Elle les confronte avec les objectifs poursuivis tels qu’ils ont été annoncés dans l’introduction, mais en évitant les affirmations non appuyées sur les résultats rapportés.
Elle les compare aux observations faites par d’autres lors d’études antérieures portant sur le même sujet. La discussion peut soutenir ensuite de nouvelles hypothèses, mais elles doivent être présentées comme telles. Enfin, elle peut se terminer par les implications du travail soit en termes de recherches futures qui restent à mener soit en termes de recommandations concernant par exemple tel ou tel choix thérapeutique. De la sorte, la conclusion devient absolument facultative après une discussion bien conduite.
Les illustrations :
Tableaux, graphiques, schémas et images complètent et soutiennent le texte, mais chaque illustration doit être compréhensible en tant qu'unité d'information autonome sans recours à ce texte ; la clarté et la précision de la légende sont donc cruciales.
Les références :
La liste des références est là pour rendre à César ce qui est à César. Toutes les références utilisées doivent être rappelées dans le texte, et seulement ces références-là. Sont évidemment proscrites les sources vagues du type : « La majorité des auteurs pense que… » « Il y a un accord général sur... » « Il est connu que... ».
Conclusion :
Le fond et la forme d’un article scientifique restent indéfectiblement liés : rédiger une publication contribue à développer des compétences de recherche, parce que, indirectement, elle suscite l’excellence théorique et méthodologique, parce qu’elle favorise le travail collectif et la complémentarité des compétences, parce qu’elle oblige à lire, lire et encore lire les travaux des autres. De plus, la confrontation à l’écriture exige un effort de synthèse, de concision, de structure qui n’est pas sans influence sur la pensée.
Dans l’exercice de la rédaction médicale, le souci de la forme n'est essentiel que parce qu'elle est au service du fond ; mais celui-ci est la seule source de l'intérêt de l'article publié. Pour la bonne qualité d'un article, le préalable à une rédaction de qualité est évidemment la qualité du travail de recherche qui l'a précédée.
Bibliographie :
1. Benichoux P., Guide de la communication médicale et scientifique. Montpellier, Sauramps édit., 1997.

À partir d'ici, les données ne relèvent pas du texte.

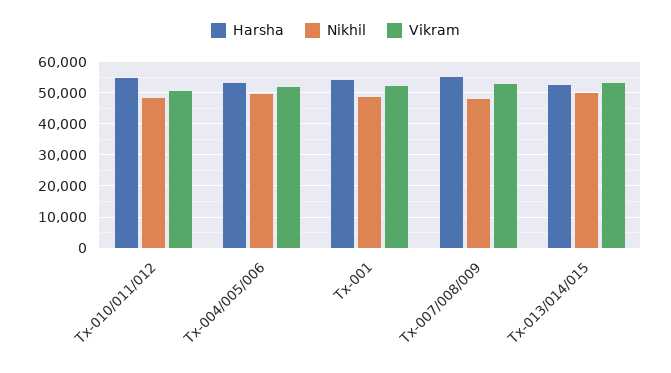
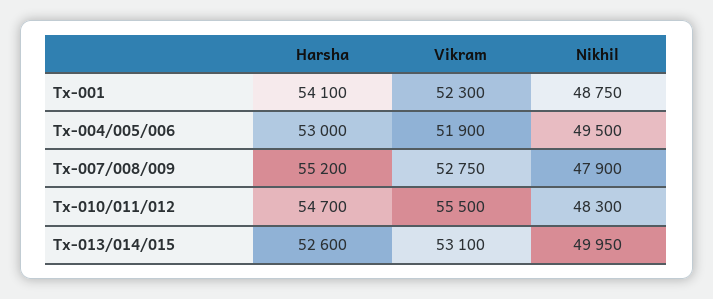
  {
    "Harsha": {
      "Tx-010/011/012": 54700,
      "Tx-004/005/006": 53000,
      "Tx-001": 54100,
      "Tx-007/008/009": 55200,
      "Tx-013/014/015": 52600
    },
    "Nikhil": {
      "Tx-010/011/012": 48300,
      "Tx-004/005/006": 49500,
      "Tx-001": 48750,
      "Tx-007/008/009": 47900,
      "Tx-013/014/015": 49950
    },
    "Vikram": {
-     "Tx-010/011/012": 50000,
+     "Tx-010/011/012": 55500,
      "Tx-004/005/006": 51900,
      "Tx-001": 52300,
      "Tx-007/008/009": 52750,
      "Tx-013/014/015": 53100
    }
  }

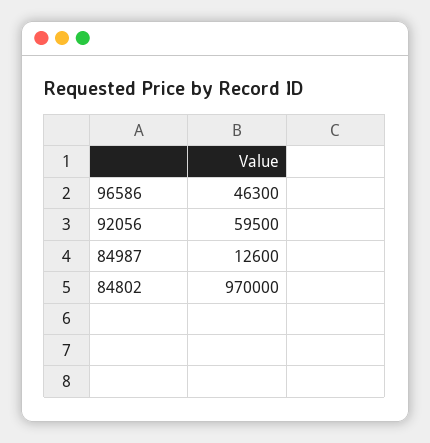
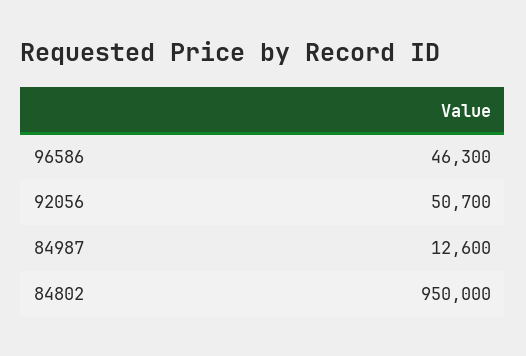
  {
    "96586": 46300,
-   "92056": 59500,
+   "92056": 50700,
    "84987": 12600,
-   "84802": 970000
+   "84802": 950000
  }

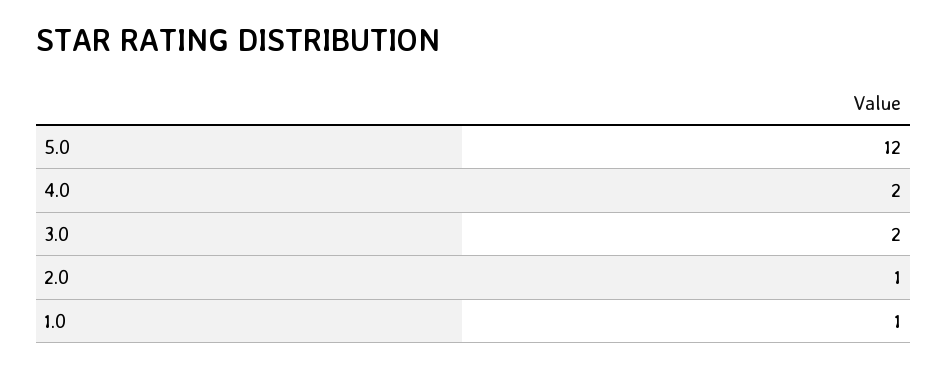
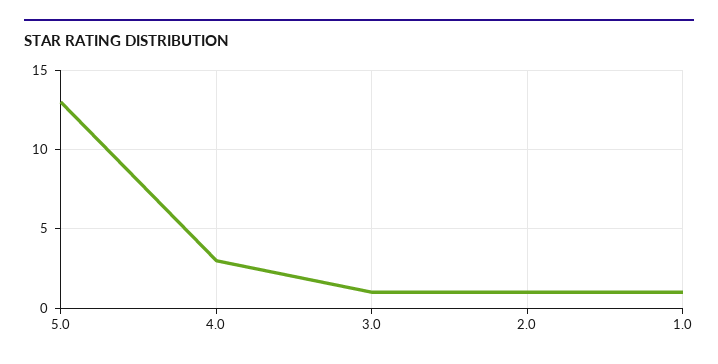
  {
-   "5.0": 12,
+   "5.0": 13,
-   "4.0": 2,
+   "4.0": 3,
-   "3.0": 2,
+   "3.0": 1,
    "2.0": 1,
    "1.0": 1
  }

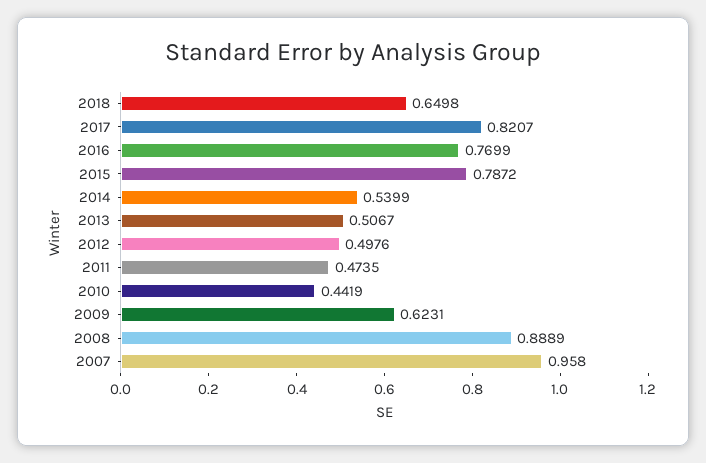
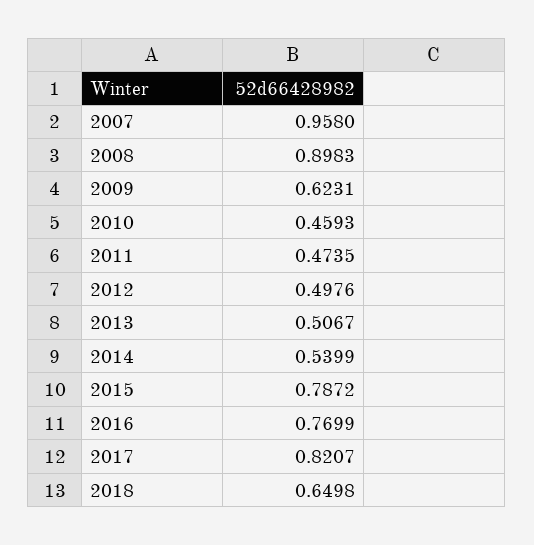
  {
    "2018": 0.6498,
    "2017": 0.8207,
    "2016": 0.7699,
    "2015": 0.7872,
    "2014": 0.5399,
    "2013": 0.5067,
    "2012": 0.4976,
    "2011": 0.4735,
-   "2010": 0.4419,
+   "2010": 0.4593,
    "2009": 0.6231,
-   "2008": 0.8889,
+   "2008": 0.8983,
    "2007": 0.958
  }

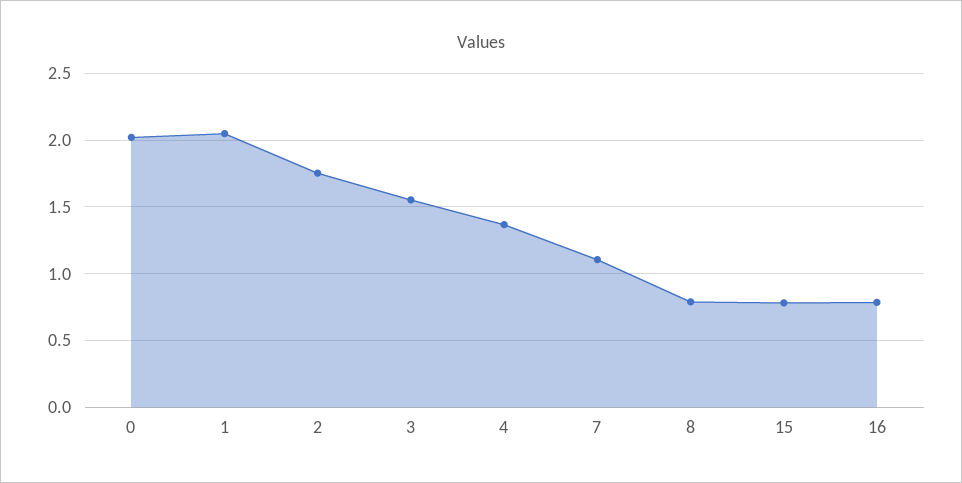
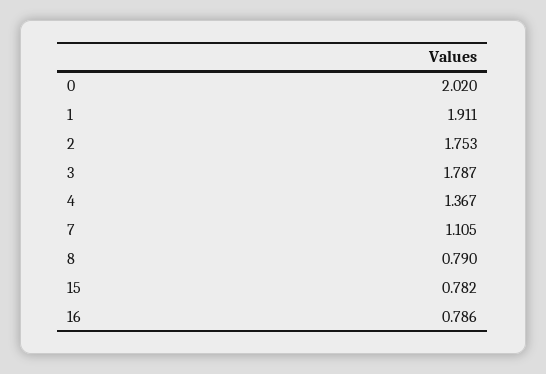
  {
    "0": 2.02,
-   "1": 2.05,
+   "1": 1.911,
    "2": 1.753,
-   "3": 1.55,
+   "3": 1.787,
    "4": 1.367,
    "7": 1.105,
    "8": 0.79,
    "15": 0.782,
    "16": 0.786
  }

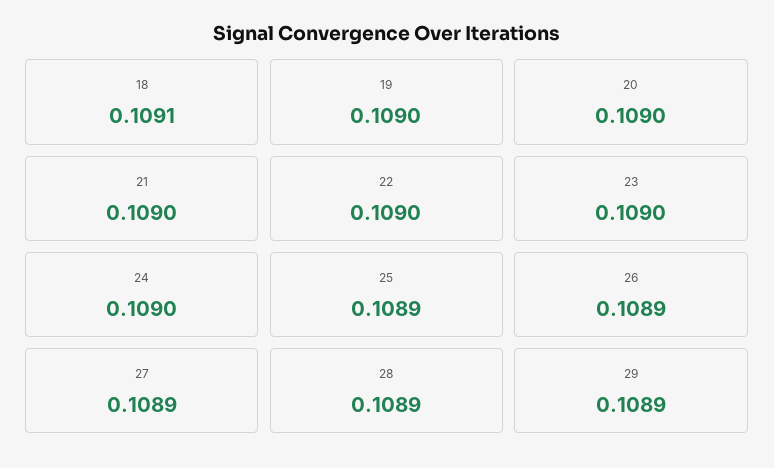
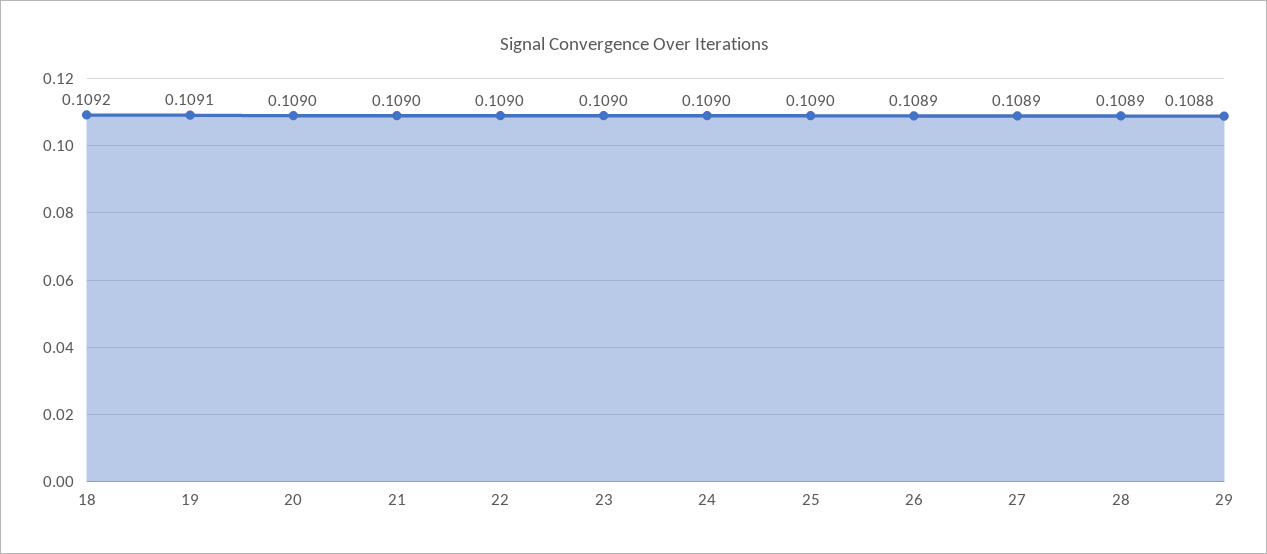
  {
-   "18": 0.1091,
+   "18": 0.1092,
-   "19": 0.109,
+   "19": 0.1091,
    "20": 0.109,
    "21": 0.109,
    "22": 0.109,
    "23": 0.109,
    "24": 0.109,
-   "25": 0.1089,
+   "25": 0.109,
    "26": 0.1089,
    "27": 0.1089,
    "28": 0.1089,
-   "29": 0.1089
+   "29": 0.1088
  }

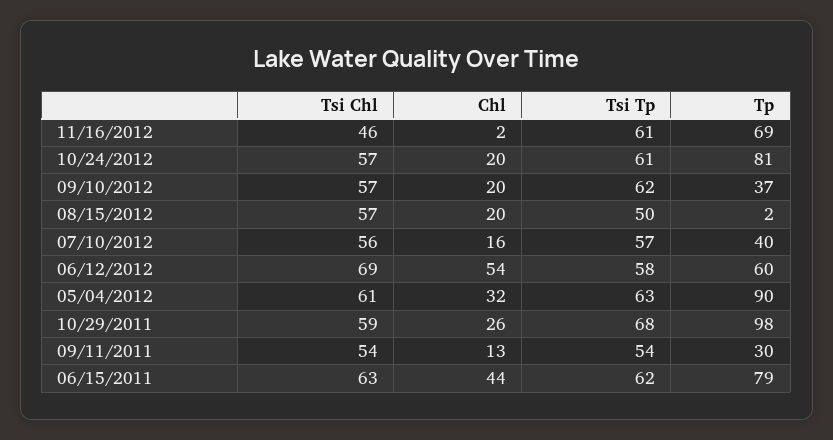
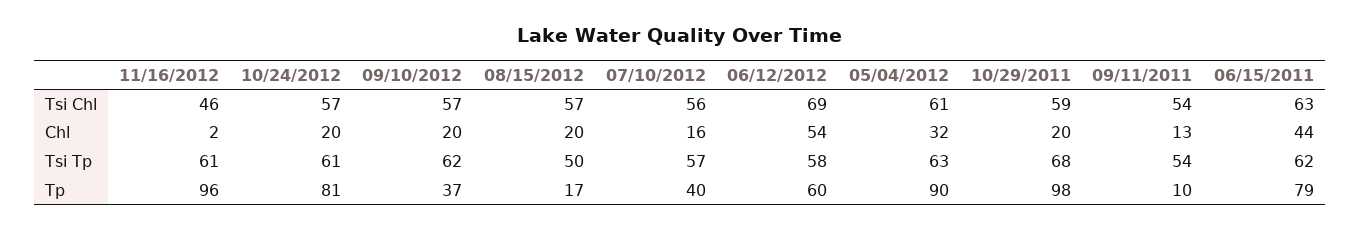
  {
    "Tsi Chl": {
      "11/16/2012": 46,
      "10/24/2012": 57,
      "09/10/2012": 57,
      "08/15/2012": 57,
      "07/10/2012": 56,
      "06/12/2012": 69,
      "05/04/2012": 61,
      "10/29/2011": 59,
      "09/11/2011": 54,
      "06/15/2011": 63
    },
    "Chl": {
      "11/16/2012": 2,
      "10/24/2012": 20,
      "09/10/2012": 20,
      "08/15/2012": 20,
      "07/10/2012": 16,
      "06/12/2012": 54,
      "05/04/2012": 32,
-     "10/29/2011": 26,
+     "10/29/2011": 20,
      "09/11/2011": 13,
      "06/15/2011": 44
    },
    "Tsi Tp": {
      "11/16/2012": 61,
      "10/24/2012": 61,
      "09/10/2012": 62,
      "08/15/2012": 50,
      "07/10/2012": 57,
      "06/12/2012": 58,
      "05/04/2012": 63,
      "10/29/2011": 68,
      "09/11/2011": 54,
      "06/15/2011": 62
    },
    "Tp": {
-     "11/16/2012": 69,
+     "11/16/2012": 96,
      "10/24/2012": 81,
      "09/10/2012": 37,
-     "08/15/2012": 2,
+     "08/15/2012": 17,
      "07/10/2012": 40,
      "06/12/2012": 60,
      "05/04/2012": 90,
      "10/29/2011": 98,
-     "09/11/2011": 30,
+     "09/11/2011": 10,
      "06/15/2011": 79
    }
  }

2. Huguier M., Maisonneuve H et Coll. La rédaction médicale. Paris, Doin, 1992.
3. International comittee of medical journal editions. Uniform requirements of manuscripts submitted to biomedical journals. Ann Int Med, 1997 ; 126:36-47.
4. Thomine J.M., Conférences d’enseignement de la SOFCOT, 1998 ; 66:249-256.
5. Salami L.R. Lecture critique et rédaction médicale scientifique. Amsterdam, Elsevier, 1998.